Collected data:
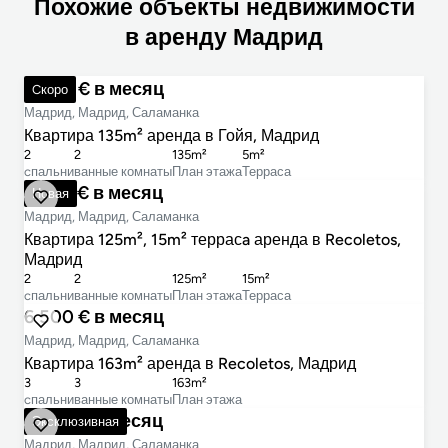
Похожие объекты недвижимости
в аренду Мадрид
4 900 € в месяц
Cкоро
Мадрид, Мадрид, Саламанка
Квартира 135m² аренда в Гойя, Мадрид
2
2
135m²
5m²
cпальни
ванные комнаты
План этажа
Терраса
6 200 € в месяц
Новая
Мадрид, Мадрид, Саламанка
Квартира 125m², 15m² террасa аренда в Recoletos,
Мадрид
2
2
125m²
15m²
cпальни
ванные комнаты
План этажа
Терраса
6 500 € в месяц
Мадрид, Мадрид, Саламанка
Квартира 163m² аренда в Recoletos, Мадрид
3
3
163m²
cпальни
ванные комнаты
План этажа
5 700 € в месяц
Эксклюзивная
Мадрид, Мадрид, Саламанка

= Brief =
Quote the records in full and exactly; skip any image.

= Result =
Похожие объекты недвижимости
в аренду Мадрид
4 900 € в месяц
Cкоро
Мадрид, Мадрид, Саламанка
Квартира 135m² аренда в Гойя, Мадрид
2
2
135m²
5m²
cпальни
ванные комнаты
План этажа
Терраса
6 200 € в месяц
Новая
Мадрид, Мадрид, Саламанка
Квартира 125m², 15m² террасa аренда в Recoletos,
Мадрид
2
2
125m²
15m²
cпальни
ванные комнаты
План этажа
Терраса
6 500 € в месяц
Мадрид, Мадрид, Саламанка
Квартира 163m² аренда в Recoletos, Мадрид
3
3
163m²
cпальни
ванные комнаты
План этажа
5 700 € в месяц
Эксклюзивная
Мадрид, Мадрид, Саламанка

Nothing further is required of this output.